▶ **Your instructions**: Replace "Province" with "Region" and leave everything else unchanged in the data, from its first line through the line containing "Cubulco, Baja Verapaz, Guatemala", both ends included. Give only those lines, without the pictures.

▶ **Stored data**:
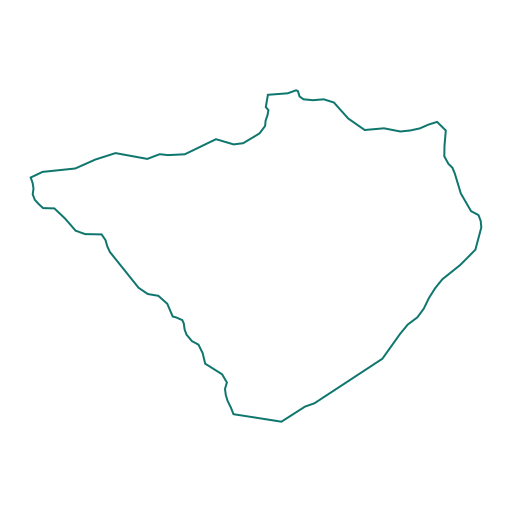 an SVG outline of Yozgat
{"feature_id": "TUR-3026", "entity_name": "Yozgat", "entity_type": "Province", "adm_level": 1, "iso_a3": "TUR", "parent_name": "Turkey", "parent_adm1": "", "projection": "orthographic", "projection_center": [35.159, 39.624], "detail": "fine", "context": "isolated", "style": "outline", "palette": "teal", "viewbox_px": 512, "rotation_deg": 0, "n_neighbors": 0, "source": "natural_earth", "source_scale": "10m", "svg_char_len": 1246}
<svg xmlns="http://www.w3.org/2000/svg" viewBox="0 0 512 512"><path d="M333.9,102.5L348.2,118.5L364.7,130.0L384.0,128.3L400.4,131.5L410.1,130.5L419.8,128.4L428.5,124.6L437.1,121.9L445.8,130.5L444.5,145.7L444.3,156.3L448.5,164.0L452.4,167.7L454.8,173.5L460.8,193.4L471.1,211.2L478.5,215.1L480.7,220.9L481.3,227.4L475.4,249.7L460.2,265.0L442.4,279.2L435.2,288.1L428.9,298.1L423.8,308.6L417.3,317.4L407.8,324.5L400.0,334.0L382.4,358.7L314.4,403.3L305.0,406.6L281.4,421.7L233.5,414.2L230.8,407.4L227.6,400.9L225.8,395.1L225.0,388.9L226.9,382.5L222.1,374.3L205.2,363.7L202.6,353.0L198.5,344.7L191.9,341.1L186.5,334.6L184.6,329.4L183.8,323.5L182.3,320.1L176.1,317.4L172.7,316.5L167.3,303.8L158.3,295.8L147.7,294.0L138.6,287.8L109.9,252.0L107.3,246.4L105.5,240.1L101.6,234.4L85.1,234.1L75.6,230.7L65.1,218.6L54.4,208.4L43.1,208.1L38.8,204.2L34.8,199.8L32.7,194.3L33.5,188.6L32.6,182.9L30.7,177.5L42.5,171.9L75.2,168.5L95.2,159.6L115.5,153.1L147.3,158.9L159.7,154.2L167.9,155.1L184.7,154.3L216.0,139.2L233.6,144.4L243.2,143.2L259.5,133.4L265.1,126.0L265.6,120.7L267.6,114.8L268.4,110.1L265.8,107.1L267.9,94.8L287.7,93.3L296.1,90.3L297.9,91.1L299.6,96.5L303.5,99.3L312.9,100.2L323.7,99.3L333.9,102.5Z" fill="none" stroke="#0f766e" stroke-width="2"/></svg>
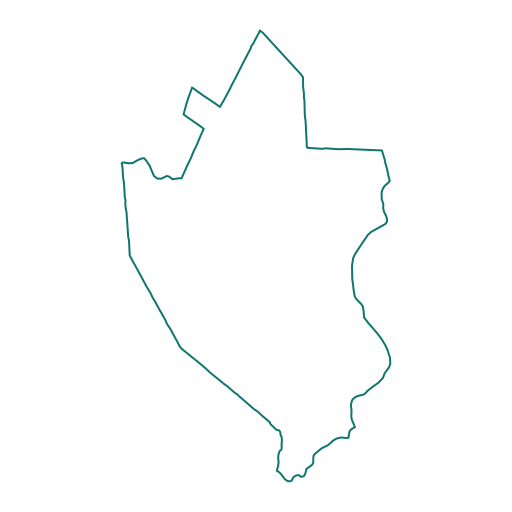 Cubulco, Baja Verapaz, Guatemala (Robinson projection)
{"feature_id": "79465075B69115234632813", "entity_name": "Cubulco", "entity_type": "district", "adm_level": 2, "iso_a3": "GTM", "parent_name": "Guatemala", "parent_adm1": "Baja Verapaz", "projection": "robinson", "projection_center": [-90.661, 15.156], "detail": "fine", "context": "isolated", "style": "outline", "palette": "teal", "viewbox_px": 512, "rotation_deg": 0, "n_neighbors": 0, "source": "geoboundaries", "source_scale": "gbopen_adm2", "svg_char_len": 3664}
<svg xmlns="http://www.w3.org/2000/svg" viewBox="0 0 512 512"><path d="M129.7,255.3L131.9,259.7L134.8,264.8L137.9,270.6L139.9,274.1L143.9,281.6L146.7,286.8L150.6,293.2L152.6,297.5L155.2,301.8L159.8,310.4L160.3,311.0L161.4,313.0L165.8,320.9L166.8,323.6L170.4,329.0L177.6,342.3L179.3,345.8L181.2,348.4L192.4,357.5L201.1,364.5L206.2,368.9L209.7,372.2L212.1,374.2L224.9,384.6L227.0,386.0L231.7,390.1L232.6,390.9L234.8,392.8L237.2,394.3L239.0,396.1L243.4,399.9L253.7,408.9L257.9,411.8L261.4,415.1L268.1,420.8L269.9,422.3L269.8,423.0L270.9,424.5L273.4,426.9L275.4,428.9L275.9,429.4L276.6,429.8L277.6,430.1L279.0,430.4L279.4,430.7L279.9,431.6L280.2,432.1L280.5,433.6L280.4,434.5L280.8,435.5L281.4,436.5L281.6,437.2L281.8,438.0L281.8,438.9L281.9,440.3L281.7,442.4L281.6,443.9L281.6,444.5L281.6,445.3L281.6,446.2L281.7,447.0L281.7,447.5L281.7,448.1L281.6,448.7L281.3,449.7L280.8,450.2L280.0,450.7L279.5,451.4L279.1,452.4L278.8,453.3L278.5,454.6L278.4,455.3L278.2,456.6L278.2,457.7L278.2,458.5L278.3,459.3L278.5,460.9L278.6,461.8L278.5,463.0L278.4,464.0L278.3,464.5L278.2,465.3L278.0,466.4L277.7,467.4L277.5,468.1L277.3,469.3L276.9,470.8L279.3,472.3L281.3,474.5L284.9,479.2L286.7,480.5L288.2,481.3L290.5,481.2L291.8,480.4L293.4,477.1L296.6,475.3L299.1,475.2L300.8,476.8L302.7,476.6L304.0,475.9L305.2,473.8L306.5,468.8L309.7,466.6L310.6,465.8L311.5,465.5L313.2,463.1L313.4,456.3L314.1,454.7L316.1,452.9L321.6,448.3L327.8,445.3L331.6,442.1L332.8,440.8L336.4,438.6L341.0,437.5L346.3,438.0L348.5,437.7L349.3,432.3L349.8,431.0L350.4,430.2L351.4,429.3L352.7,428.4L354.9,427.1L353.2,422.9L352.0,420.2L351.3,416.7L351.5,410.0L350.9,405.9L351.3,403.0L352.1,400.4L353.0,399.1L354.7,397.5L357.7,396.0L360.5,395.3L362.4,394.9L363.9,394.4L365.3,393.4L367.4,390.9L372.2,387.2L378.8,382.4L382.8,378.0L383.6,376.3L384.3,374.0L385.3,372.4L387.0,370.1L389.0,367.4L390.3,363.7L389.9,357.4L387.4,349.7L385.3,345.2L381.7,339.3L380.0,336.9L376.7,332.7L371.3,326.4L368.8,323.6L367.9,322.5L364.1,317.5L363.4,309.4L362.9,306.8L361.7,304.5L358.2,301.0L355.8,298.3L354.7,296.1L353.9,291.7L353.5,288.7L353.0,284.3L352.3,279.6L352.0,265.6L353.2,258.0L354.7,254.8L355.9,252.8L358.0,249.6L360.0,246.5L362.6,242.6L364.2,240.3L365.6,238.3L367.6,235.2L371.0,232.0L381.0,226.4L383.2,225.2L384.4,224.5L385.2,224.0L385.8,223.6L386.9,221.6L387.1,219.2L386.0,215.8L385.1,214.0L384.0,211.8L383.2,208.5L383.3,203.8L381.7,199.2L381.6,192.4L382.7,189.1L383.8,187.3L384.4,186.2L388.7,182.3L389.6,181.2L389.6,180.2L388.4,175.7L387.0,168.8L385.4,163.3L384.5,158.8L383.5,155.7L382.0,150.8L381.6,150.4L377.9,150.3L348.1,149.0L338.9,149.2L325.1,148.3L322.8,148.8L307.8,147.9L306.9,147.2L305.6,121.5L304.8,115.0L304.4,99.4L304.0,98.6L303.9,92.8L303.1,87.2L303.0,77.3L301.0,74.5L297.4,70.5L295.7,68.7L293.3,66.0L280.4,52.0L262.6,32.5L259.9,30.7L259.5,31.5L259.3,32.1L257.5,35.4L252.9,44.1L251.1,46.4L250.8,48.2L243.2,62.7L241.4,66.3L236.0,77.0L231.3,85.8L230.1,88.6L224.0,100.0L219.9,106.9L219.0,106.3L215.7,103.8L202.3,94.9L193.4,88.4L192.1,87.7L188.9,96.3L186.5,103.5L184.4,111.4L183.9,113.3L183.6,114.4L186.5,116.6L201.3,126.9L203.3,128.5L203.7,128.9L200.8,135.2L199.6,138.2L198.7,140.2L197.0,144.5L193.5,151.6L190.9,158.1L186.9,166.2L186.4,167.5L181.5,178.4L179.6,178.2L172.5,179.2L169.1,176.6L166.8,176.0L161.2,178.7L157.4,178.6L154.0,176.0L151.2,169.6L149.6,165.6L145.9,160.3L144.3,158.4L142.7,158.2L138.1,159.9L132.6,163.1L130.2,163.2L128.3,163.2L127.1,163.1L126.2,162.9L125.6,162.8L124.0,162.5L123.4,162.4L122.8,162.5L121.7,163.4L122.5,167.4L123.0,176.8L124.0,183.3L124.8,197.5L125.5,200.0L125.3,203.7L125.9,209.7L126.5,211.9L128.2,236.9L129.0,240.6L129.7,255.3Z" fill="none" stroke="#0f766e" stroke-width="2"/></svg>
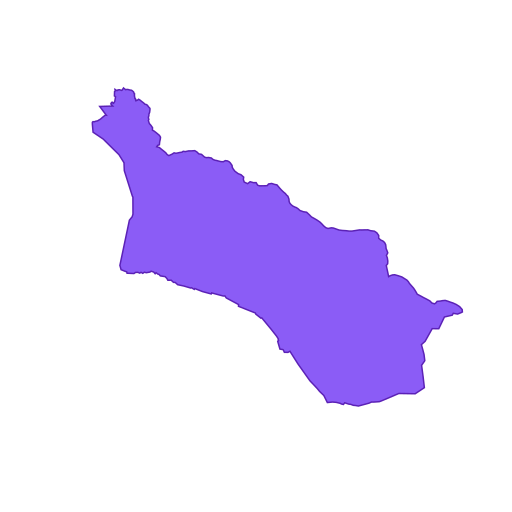 outline of Santa Catarina Lachatao, Oaxaca, Mexico, rotated 304°
{"feature_id": "50627088B86779722307239", "entity_name": "Santa Catarina Lachatao", "entity_type": "district", "adm_level": 2, "iso_a3": "MEX", "parent_name": "Mexico", "parent_adm1": "Oaxaca", "projection": "natural_earth1", "projection_center": [-96.485, 17.188], "detail": "fine", "context": "isolated", "style": "filled", "palette": "violet", "viewbox_px": 512, "rotation_deg": 304, "n_neighbors": 0, "source": "geoboundaries", "source_scale": "gbopen_adm2", "svg_char_len": 4939}
<svg xmlns="http://www.w3.org/2000/svg" viewBox="0 0 512 512"><g transform="rotate(304 256 256)"><path d="M325.0,458.4L326.9,456.9L327.9,453.2L327.8,449.1L327.2,445.6L326.4,442.8L325.8,440.3L325.0,437.7L323.3,435.6L321.7,434.0L319.7,431.5L317.9,431.4L316.2,430.8L315.4,428.1L316.0,425.2L315.6,421.1L315.2,418.0L315.0,415.5L314.7,412.9L314.5,411.0L315.5,409.1L316.7,406.5L317.5,404.5L318.3,401.4L319.1,398.4L319.9,396.7L320.4,394.6L320.3,391.4L320.2,388.6L319.2,385.0L318.0,381.4L316.6,379.7L314.6,378.2L313.1,377.5L321.0,369.3L323.2,369.5L325.5,368.1L327.9,365.9L329.4,363.8L332.3,363.5L333.9,361.3L334.9,359.7L336.5,358.4L337.9,357.2L339.1,355.0L339.4,352.9L339.0,350.5L339.3,347.8L341.6,346.3L342.8,343.2L342.8,340.3L341.0,336.7L340.3,334.2L338.3,331.3L336.7,329.1L335.5,327.2L330.2,321.5L328.7,319.2L327.4,316.6L325.4,313.2L324.0,310.4L322.5,304.6L321.5,302.7L319.1,300.3L318.5,298.1L318.8,295.3L319.5,292.3L319.9,289.9L319.9,286.5L319.7,283.3L319.4,280.1L320.0,277.3L320.6,273.5L319.2,270.5L318.3,267.0L318.7,264.5L318.7,262.4L318.3,260.8L318.0,258.5L318.2,256.4L318.7,254.5L319.7,253.0L321.6,251.5L323.4,249.0L323.6,247.2L324.2,245.5L324.4,243.2L324.9,240.2L325.6,237.4L326.7,233.6L325.8,231.5L324.9,228.4L322.7,226.1L320.7,226.0L319.4,224.4L316.2,219.8L315.6,217.8L316.9,215.1L315.4,212.9L314.3,209.6L311.3,208.6L310.7,204.9L312.4,202.7L314.5,201.7L315.0,198.2L314.3,195.1L314.5,191.0L315.5,188.2L316.3,186.7L317.7,185.5L318.8,182.7L319.1,181.2L318.9,179.2L317.9,177.2L315.9,176.2L314.6,174.1L313.3,170.5L313.3,170.3L312.4,168.3L312.0,166.1L312.3,164.2L311.1,161.5L309.8,159.9L309.2,158.1L309.8,154.0L308.7,151.5L309.2,148.9L309.1,146.3L307.2,143.9L305.4,141.3L303.0,139.0L302.1,137.1L300.6,136.5L299.2,134.9L297.8,133.6L296.4,132.2L295.7,130.4L293.4,129.4L290.5,127.6L290.4,125.6L291.1,123.6L291.3,121.9L291.6,118.2L291.9,115.1L291.0,112.6L292.7,112.6L294.2,113.7L296.8,112.3L299.4,111.3L301.1,110.4L302.0,108.5L302.4,104.6L302.6,101.7L302.4,99.8L304.6,98.4L305.1,97.0L305.4,96.3L305.9,94.7L306.0,93.9L306.6,92.9L307.4,91.9L308.3,90.9L309.3,90.8L310.3,89.6L311.0,89.1L312.3,88.8L313.7,87.9L315.6,87.5L318.0,86.3L319.1,85.5L319.5,83.7L319.8,82.9L320.2,81.8L320.3,81.0L320.2,80.2L319.7,78.9L320.0,77.7L320.1,76.5L320.2,74.7L320.4,72.9L320.3,71.0L318.9,70.6L317.5,69.6L317.8,69.2L318.4,69.0L318.5,68.8L318.6,68.4L318.8,68.3L318.8,67.8L319.0,67.8L319.1,67.7L319.2,67.2L319.5,67.0L319.8,66.7L320.0,66.5L320.2,66.2L320.5,66.0L320.8,65.6L321.2,65.5L321.6,65.1L322.0,64.9L322.3,64.8L322.5,64.7L322.5,64.3L322.8,63.8L323.0,63.5L323.1,63.4L323.3,63.2L323.5,62.9L323.6,62.5L323.7,61.9L323.8,60.9L323.8,60.5L323.8,60.1L323.6,59.7L323.4,59.2L323.0,58.6L323.0,58.4L322.8,57.8L322.6,57.1L322.4,56.7L322.1,56.1L321.9,55.8L321.6,55.5L321.4,55.3L321.2,55.1L321.0,54.9L321.2,52.2L320.7,52.3L320.3,52.2L319.5,52.2L318.9,52.2L318.6,52.2L318.4,52.2L318.2,52.1L318.2,51.9L318.1,51.7L317.8,51.0L317.7,50.4L317.6,50.0L317.4,49.7L317.1,49.3L316.9,49.3L316.8,49.2L316.6,48.9L316.5,48.7L316.3,48.6L316.0,48.4L315.7,48.4L315.4,48.3L315.4,48.2L315.3,47.4L315.3,46.7L315.3,46.1L315.3,45.9L315.0,46.1L314.5,46.7L314.2,46.9L314.0,47.0L313.9,47.0L313.4,46.9L313.2,46.8L309.5,49.1L309.5,50.5L305.1,52.5L304.5,52.5L303.6,52.5L302.9,52.5L302.8,52.3L302.8,52.0L302.9,51.8L303.0,51.5L303.1,51.1L303.1,50.7L302.7,50.5L302.4,50.5L302.2,50.4L301.1,50.6L300.9,50.6L300.2,53.4L292.6,42.8L289.0,53.1L288.7,52.5L287.5,51.9L286.6,51.7L285.2,51.2L283.9,50.9L282.8,50.6L281.8,50.2L280.7,49.6L279.8,49.3L279.0,48.7L278.5,48.1L277.9,47.6L277.1,47.1L276.5,46.2L276.2,45.7L275.3,45.6L273.8,46.6L267.5,51.7L267.5,63.9L266.7,68.1L263.4,85.7L259.5,94.4L253.1,99.1L236.5,120.0L236.0,121.0L221.9,130.6L219.3,131.4L214.9,131.0L172.1,148.4L169.2,151.8L170.1,156.0L170.6,157.7L169.6,158.7L173.2,164.6L175.0,165.3L176.4,167.2L176.8,169.2L178.2,169.8L178.3,171.8L180.1,172.5L180.8,174.4L183.4,177.1L184.7,177.5L185.5,180.1L184.9,182.3L186.3,182.5L186.1,184.7L186.5,186.0L186.0,187.8L188.1,192.3L187.5,194.8L186.6,196.5L188.5,199.2L188.0,202.3L188.9,203.8L188.4,207.1L190.7,212.8L192.9,219.7L193.6,220.2L193.8,223.5L194.8,223.5L196.6,231.6L199.5,240.1L200.6,239.9L204.5,251.2L205.5,252.5L204.6,254.8L206.0,268.7L204.5,269.6L208.4,287.4L207.7,288.3L207.2,294.8L207.9,295.4L203.9,309.0L201.1,317.7L199.7,321.0L198.7,321.3L198.4,322.0L197.3,321.8L196.3,323.0L192.2,327.9L193.1,329.9L193.4,330.4L193.4,331.2L192.0,333.4L194.0,336.4L196.0,337.4L190.0,351.1L182.7,370.5L180.4,380.8L179.3,384.4L178.3,390.2L174.4,397.1L177.7,401.1L179.5,404.3L181.0,408.3L181.0,409.4L181.8,411.5L183.9,411.6L185.1,415.8L186.0,417.5L186.6,420.1L187.7,422.1L188.9,424.8L197.2,432.0L199.5,433.4L200.6,435.1L204.2,439.7L205.7,440.8L221.9,451.3L230.8,465.0L241.0,469.2L249.3,462.1L258.0,454.4L263.0,454.5L263.7,454.4L268.4,450.3L271.3,447.0L275.0,442.7L279.8,443.9L294.3,442.7L297.9,448.2L310.8,446.3L316.7,451.8L318.8,451.6L320.6,455.6L323.7,457.7L325.0,458.4Z" fill="#8b5cf6" stroke="#5b21b6" stroke-width="1.5"/></g></svg>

▶ **Answer to this problem**:
 an SVG outline of Yozgat
{"feature_id": "TUR-3026", "entity_name": "Yozgat", "entity_type": "Region", "adm_level": 1, "iso_a3": "TUR", "parent_name": "Turkey", "parent_adm1": "", "projection": "orthographic", "projection_center": [35.159, 39.624], "detail": "fine", "context": "isolated", "style": "outline", "palette": "teal", "viewbox_px": 512, "rotation_deg": 0, "n_neighbors": 0, "source": "natural_earth", "source_scale": "10m", "svg_char_len": 1246}
<svg xmlns="http://www.w3.org/2000/svg" viewBox="0 0 512 512"><path d="M333.9,102.5L348.2,118.5L364.7,130.0L384.0,128.3L400.4,131.5L410.1,130.5L419.8,128.4L428.5,124.6L437.1,121.9L445.8,130.5L444.5,145.7L444.3,156.3L448.5,164.0L452.4,167.7L454.8,173.5L460.8,193.4L471.1,211.2L478.5,215.1L480.7,220.9L481.3,227.4L475.4,249.7L460.2,265.0L442.4,279.2L435.2,288.1L428.9,298.1L423.8,308.6L417.3,317.4L407.8,324.5L400.0,334.0L382.4,358.7L314.4,403.3L305.0,406.6L281.4,421.7L233.5,414.2L230.8,407.4L227.6,400.9L225.8,395.1L225.0,388.9L226.9,382.5L222.1,374.3L205.2,363.7L202.6,353.0L198.5,344.7L191.9,341.1L186.5,334.6L184.6,329.4L183.8,323.5L182.3,320.1L176.1,317.4L172.7,316.5L167.3,303.8L158.3,295.8L147.7,294.0L138.6,287.8L109.9,252.0L107.3,246.4L105.5,240.1L101.6,234.4L85.1,234.1L75.6,230.7L65.1,218.6L54.4,208.4L43.1,208.1L38.8,204.2L34.8,199.8L32.7,194.3L33.5,188.6L32.6,182.9L30.7,177.5L42.5,171.9L75.2,168.5L95.2,159.6L115.5,153.1L147.3,158.9L159.7,154.2L167.9,155.1L184.7,154.3L216.0,139.2L233.6,144.4L243.2,143.2L259.5,133.4L265.1,126.0L265.6,120.7L267.6,114.8L268.4,110.1L265.8,107.1L267.9,94.8L287.7,93.3L296.1,90.3L297.9,91.1L299.6,96.5L303.5,99.3L312.9,100.2L323.7,99.3L333.9,102.5Z" fill="none" stroke="#0f766e" stroke-width="2"/></svg>
 Cubulco, Baja Verapaz, Guatemala (Robinson projection)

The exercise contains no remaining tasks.